Trois lieux du réseau Diagonal co-produisent l’exposition « Celle qui reste » de Juliette Parisot. Après le Centre Claude Cahun de Nantes en début d’année, le GRAPh de Carcassonne l’accueille actuellement à la Maison des Mémoires jusqu’au 21 décembre 2024. En 2025 son itinérance se poursuivra au Lieu à Lorient. Une telle synergie est sans conteste liée au caractère bouleversant des quatre séries qui tentent de lutter contre le traumatisme d’un double décès à deux mois d’intervalle, celui de la mère et de la petite fIlle de la photographe, suite à des erreurs médicales.
Née à Lyon en 1986, Juliette Parisot vit et travaille à Lyon. Elle est titulaire d’une licence d’Arts-Plastiques de l’Université Jean Monnet de Saint-Étienne, elle étudie ensuite la photographie dans une école à Paris. Membre du Studio Hans Lucas, la plasticienne est aussi photographe pour le théâtre, accréditée notamment par la Comédie française.
Pour répondre aux deux drames intimes qui l’ont frappée à l’automne 2020, elle entame une série d’autoportraits nue réalisés dans la pénombre. On peut se souvenir qu’elle a déjà expérimenté cette esthétique dans sa précédente exposition personnelle L’Heure Bleue, sur l’entre-deux, le passage du jour à la nuit. Elle est alors enceinte de sa fille qu’elle va perdre suite au bouleversement de la mort accidentelle de sa maman et à une seconde erreur médicale.
Dans son travail de deuil, elle va s’attacher à deux objets fétiches, un foulard bleu de la mère et un lange de sa fille. Selon le psychanalyste Winnicott, il existe pour l’enfant une transition « universelle » par une relation d’addiction à un objet autre que la mère. Un objet transitionnel généralement doux au toucher est utilisé par l’enfant dès l’âge de 3 ou 4 mois pour représenter une présence rassurante, comme celle de la mère. Cet objet d’avant le langage constitue une défense contre l’angoisse. Privée de mots par son chagrin, Juliette Parisot décide de photographier ces objets à fonction transitionnelle. Au lieu de contenter de s’y lover dans un contact purement tactile, elle décide de faire valser la douleur, en les lançant dans la lumière en plein air. Comme pour réactiver la puissance inconsciente de ces tissus. Face à ces polyptyques d’images surexposées, on peut repenser au travail intime de Joan Soulimant exposé par Bernard Lamarche-Vadel ; pendant plusieurs années elle a photographié une petite robe d’enfance, en la lançant à chaque nouvelle situation quotidienne ou de lumière comme on se tire les dés.

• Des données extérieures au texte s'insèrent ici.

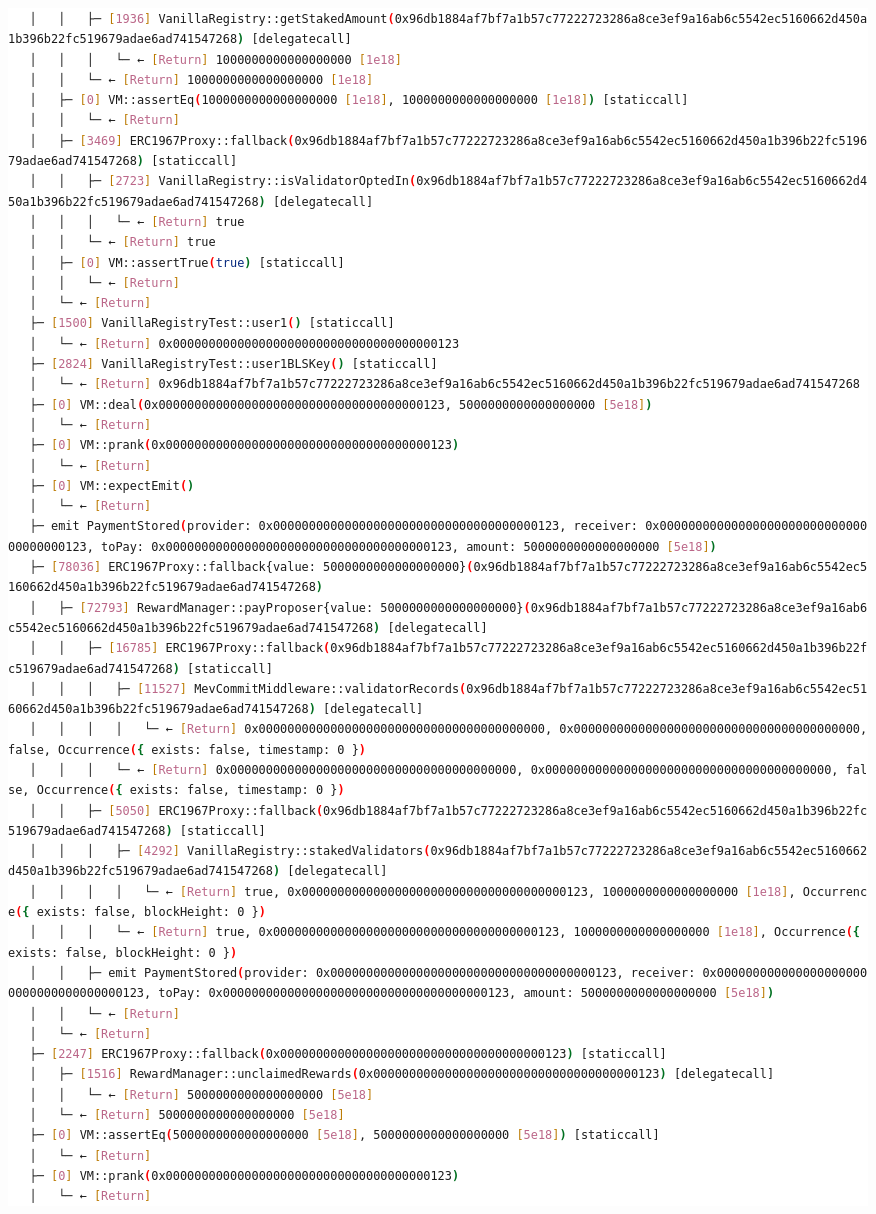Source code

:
 ```bash
   │   │   ├─ [1936] VanillaRegistry::getStakedAmount(0x96db1884af7bf7a1b57c77222723286a8ce3ef9a16ab6c5542ec5160662d450a1b396b22fc519679adae6ad741547268) [delegatecall]
   │   │   │   └─ ← [Return] 1000000000000000000 [1e18]
   │   │   └─ ← [Return] 1000000000000000000 [1e18]
   │   ├─ [0] VM::assertEq(1000000000000000000 [1e18], 1000000000000000000 [1e18]) [staticcall]
   │   │   └─ ← [Return]
   │   ├─ [3469] ERC1967Proxy::fallback(0x96db1884af7bf7a1b57c77222723286a8ce3ef9a16ab6c5542ec5160662d450a1b396b22fc519679adae6ad741547268) [staticcall]
   │   │   ├─ [2723] VanillaRegistry::isValidatorOptedIn(0x96db1884af7bf7a1b57c77222723286a8ce3ef9a16ab6c5542ec5160662d450a1b396b22fc519679adae6ad741547268) [delegatecall]
   │   │   │   └─ ← [Return] true
   │   │   └─ ← [Return] true
   │   ├─ [0] VM::assertTrue(true) [staticcall]
   │   │   └─ ← [Return]
   │   └─ ← [Return]
   ├─ [1500] VanillaRegistryTest::user1() [staticcall]
   │   └─ ← [Return] 0x0000000000000000000000000000000000000123
   ├─ [2824] VanillaRegistryTest::user1BLSKey() [staticcall]
   │   └─ ← [Return] 0x96db1884af7bf7a1b57c77222723286a8ce3ef9a16ab6c5542ec5160662d450a1b396b22fc519679adae6ad741547268
   ├─ [0] VM::deal(0x0000000000000000000000000000000000000123, 5000000000000000000 [5e18])
   │   └─ ← [Return]
   ├─ [0] VM::prank(0x0000000000000000000000000000000000000123)
   │   └─ ← [Return]
   ├─ [0] VM::expectEmit()
   │   └─ ← [Return]
   ├─ emit PaymentStored(provider: 0x0000000000000000000000000000000000000123, receiver: 0x0000000000000000000000000000000000000123, toPay: 0x0000000000000000000000000000000000000123, amount: 5000000000000000000 [5e18])
   ├─ [78036] ERC1967Proxy::fallback{value: 5000000000000000000}(0x96db1884af7bf7a1b57c77222723286a8ce3ef9a16ab6c5542ec5160662d450a1b396b22fc519679adae6ad741547268)
   │   ├─ [72793] RewardManager::payProposer{value: 5000000000000000000}(0x96db1884af7bf7a1b57c77222723286a8ce3ef9a16ab6c5542ec5160662d450a1b396b22fc519679adae6ad741547268) [delegatecall]
   │   │   ├─ [16785] ERC1967Proxy::fallback(0x96db1884af7bf7a1b57c77222723286a8ce3ef9a16ab6c5542ec5160662d450a1b396b22fc519679adae6ad741547268) [staticcall]
   │   │   │   ├─ [11527] MevCommitMiddleware::validatorRecords(0x96db1884af7bf7a1b57c77222723286a8ce3ef9a16ab6c5542ec5160662d450a1b396b22fc519679adae6ad741547268) [delegatecall]
   │   │   │   │   └─ ← [Return] 0x0000000000000000000000000000000000000000, 0x0000000000000000000000000000000000000000, false, Occurrence({ exists: false, timestamp: 0 })
   │   │   │   └─ ← [Return] 0x0000000000000000000000000000000000000000, 0x0000000000000000000000000000000000000000, false, Occurrence({ exists: false, timestamp: 0 })
   │   │   ├─ [5050] ERC1967Proxy::fallback(0x96db1884af7bf7a1b57c77222723286a8ce3ef9a16ab6c5542ec5160662d450a1b396b22fc519679adae6ad741547268) [staticcall]
   │   │   │   ├─ [4292] VanillaRegistry::stakedValidators(0x96db1884af7bf7a1b57c77222723286a8ce3ef9a16ab6c5542ec5160662d450a1b396b22fc519679adae6ad741547268) [delegatecall]
   │   │   │   │   └─ ← [Return] true, 0x0000000000000000000000000000000000000123, 1000000000000000000 [1e18], Occurrence({ exists: false, blockHeight: 0 })
   │   │   │   └─ ← [Return] true, 0x0000000000000000000000000000000000000123, 1000000000000000000 [1e18], Occurrence({ exists: false, blockHeight: 0 })
   │   │   ├─ emit PaymentStored(provider: 0x0000000000000000000000000000000000000123, receiver: 0x0000000000000000000000000000000000000123, toPay: 0x0000000000000000000000000000000000000123, amount: 5000000000000000000 [5e18])
   │   │   └─ ← [Return]
   │   └─ ← [Return]
   ├─ [2247] ERC1967Proxy::fallback(0x0000000000000000000000000000000000000123) [staticcall]
   │   ├─ [1516] RewardManager::unclaimedRewards(0x0000000000000000000000000000000000000123) [delegatecall]
   │   │   └─ ← [Return] 5000000000000000000 [5e18]
   │   └─ ← [Return] 5000000000000000000 [5e18]
   ├─ [0] VM::assertEq(5000000000000000000 [5e18], 5000000000000000000 [5e18]) [staticcall]
   │   └─ ← [Return]
   ├─ [0] VM::prank(0x0000000000000000000000000000000000000123)
   │   └─ ← [Return]
```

Mais devant l’intensité de la douleur, les deux séries demeurent de peu de consolation : « Ce qui reste, c’est l’absence, l’image fantôme ne comble pas, ne remplace pas, souligne-t-elle, elle matérialise le vide ». D’autres solutions artistiques vont compléter une approche résiliente. Ce sont des dessins à l’encre bleue, couleur de l’héritage maternel, qu’elle réunit dans un carnet de moleskine. C’est un autre support qu’elle associe ensuite à sa démarche pour ne pas céder.
La couverture de survie la séduit pour sa légèreté, sa couleur or et son pouvoir réflecteur. Récupérant des vêtements d’enfant de trois générations (ceux de sa mère, les siens et le seul prévu pour sa fille) elle en découpe les contours dans une telle couverture, transformant cette silhouette en un possible patron de couture, lui donnant sur le carton où elle dispose le collage au moins un présent, sinon un hypothétique futur.
En complément pour redonner une autre forme de présence mobile à ces petits vêtements désertés, elle se filme en vidéo en train de les manipuler, de les boutonner, dans des boucles ayant une vertu réparatrice pour se convaincre de la force de la mémoire.
Chaque série met une juste distance entre l’artiste et sa douleur, les étapes de sa réconciliation avec son corps s’incarnent dans le passage des tirages si sombres des autoportraits à peine lisibles au point de nous obliger à accommoder, jusqu’aux séances chorégraphiées en pleine lumière dans les jetés des tissus fétiches. Un autre passage essentiel a lieu des habits trop lourds d’enfance à ces patrons réconciliés et mis en valeur par l’or des tissus du soin. Une nouvelle gestuelle de proximité retrouve les mains dans un rôle maternel assumé.